There's a problem with your divide-and-conquer approach of dividing the grid into four quadrants: The solutions for the quadrants are not independent of each other. And you can't find the optimal solution by combining the locally optimal sub-solutions of each quadrant.
+---+---+
| C | D |
+---+---+
| A | B |
+---+---+
Here, D can be calculated independently. However, the solution for C depends on D, B depends on D, and A depends on B, C, D. (Dependency is determined by reachability.)
Solving the problem for a quadrant does not mean we find the best path. Instead, we have to find the best path for each cell on their left and lower edges, since we do not know where the best path will enter that quadrant.
The exact space complexities depend on what we are trying to calculate:
- the best path: this will take O(n) space per record for a quadrant with n-long edges.
- the value of the best path: this will take O(1) space per record.
I'll sidestep that for this discussion and will denote the space requirement with s(n). Then, the solution of a quadrant requires O(n·s(n)) space for the records of the left and lower edge.
The total space complexity of the algorithm is then given through the recurrence relation T(n) = 4·T(n/4) + O(n · s(n)). This would give T(n) ∈ Θ(n · s(n)) for either choice for s(n).
Writing down the algorithm would be extremely tedious, so I'll not do that here. However, the signature of the recursive solver would be:
solve_quadrant(grid: int[n, n],
x_start: int, x_end: int,
y_start: int, y_end: int,
upper_edge: Result[],
right_edge: Result[])
-> (left_edge: Result[], lower_edge: Result[])
And the top-level invocation would be:
solve(grid: int[n, n]) -> Result {
left_edge, lower_edge = solve_quadrant(grid, 0, n, 0, n, {0, ..., 0}, {0, ..., 0})
return lower_edge[0] // assuming bottom-left is at coordinate (0, 0)
}
Since the divide-and-conquer algorithm has to satisfy the same data dependencies as a dynamic programming solution, it is unlikely to beat the DP solution with space complexity Θ(n · s(n)). In fact, the complexities of the “divide & conquer” algo and the DP algo are equivalent, since they do the same thing the same way – only the strategy for subdivision is different. However, the DP solution is far easier to program since it doesn't have to consider as many edge conditions.
Best Answer
In the classic version(k = 1, solve for best path), the key insight used is as follows.
1) In computing best path for cell (i, j) (best[i][j] is the cost of best path from top-left to (i, j)), we notice that this path could either come from it's left or upper neighbor. Thus we do (leaving aside corner cases for a moment)

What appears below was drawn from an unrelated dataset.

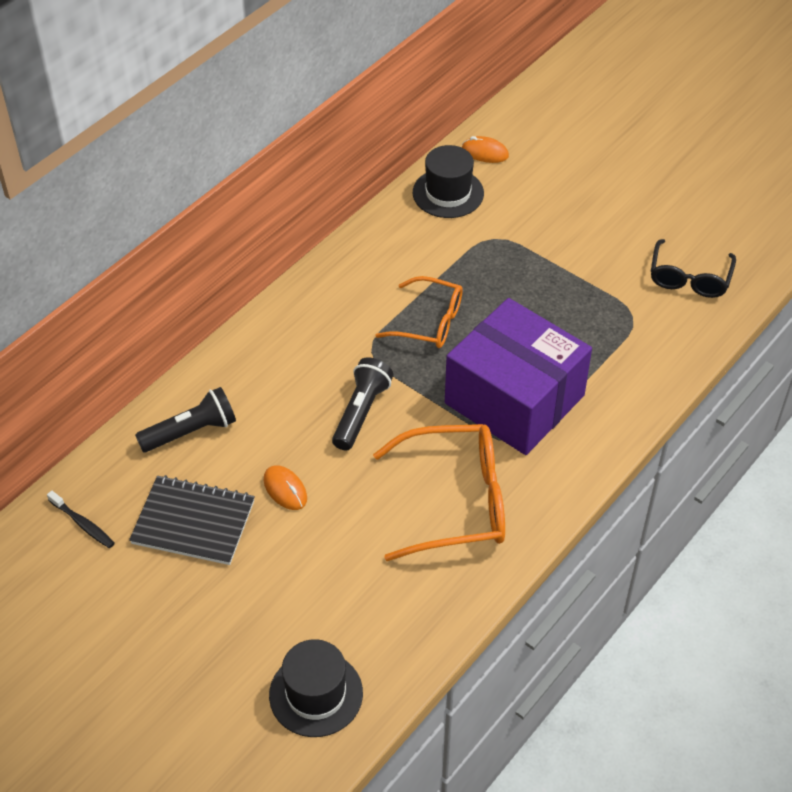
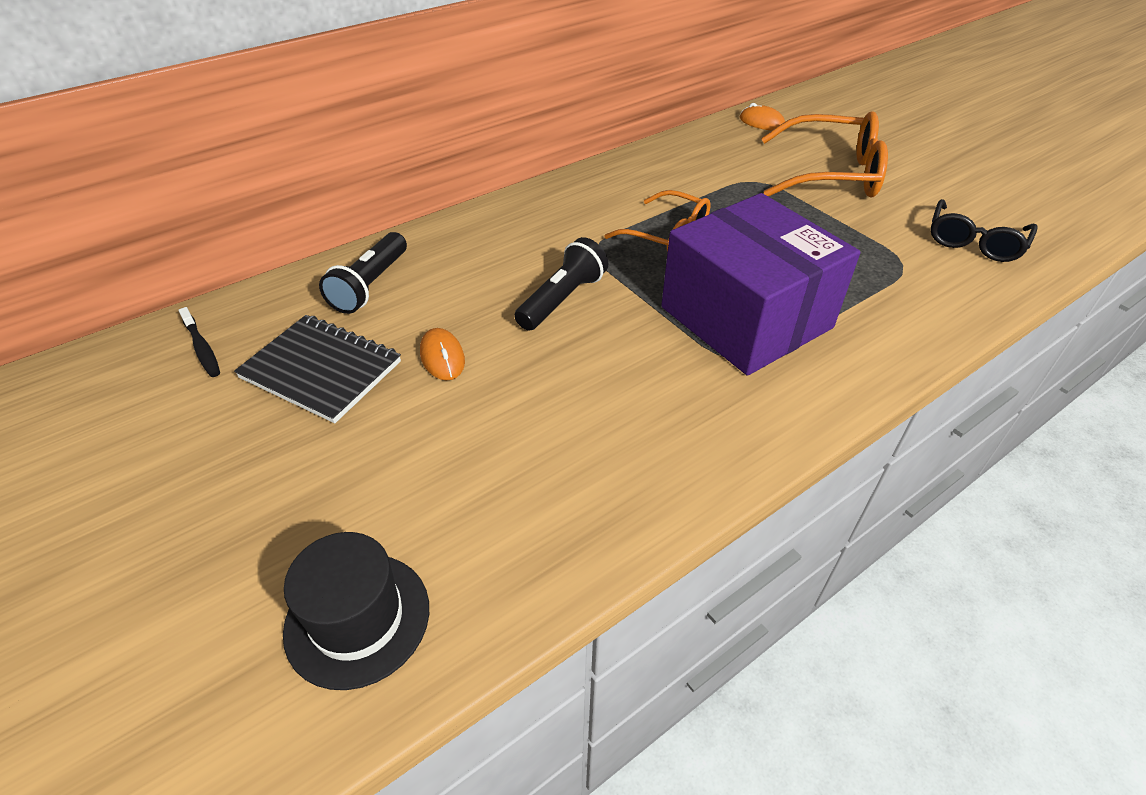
camera: 15 degrees right, 5 degrees down
(191, 432) = (370, 285): black flashlight -> black flashlight turned 120 degrees clockwise
(448, 193) = (717, 144): black hat -> none
(455, 501) = (643, 409): orange glasses -> orange glasses (831, 174)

2) Now, if we want to compute k best paths from top-left corner to (i, j), we can again follow a similar, but more general technique. Here, best[i][j] can be thought of as a list of k best paths instead of one best path.
merge_and_select_k takes two input lists, an integer k - It concatenates the two lists and keeps only the k best values. Of course, you must also add value[i][j] to all these selected items.
3) Loop over the matrix, just like in the classic version and compute best[i][j] for every i and j. Your final result is best[n][n][k].
4) This works because, we only need to consider best[i-1][j] and best[i][j-1] for computing best[i][j]. Time complexity is O(k * n * n) and space complexity is O(k * n), as we only need keep the values for current and previous rows.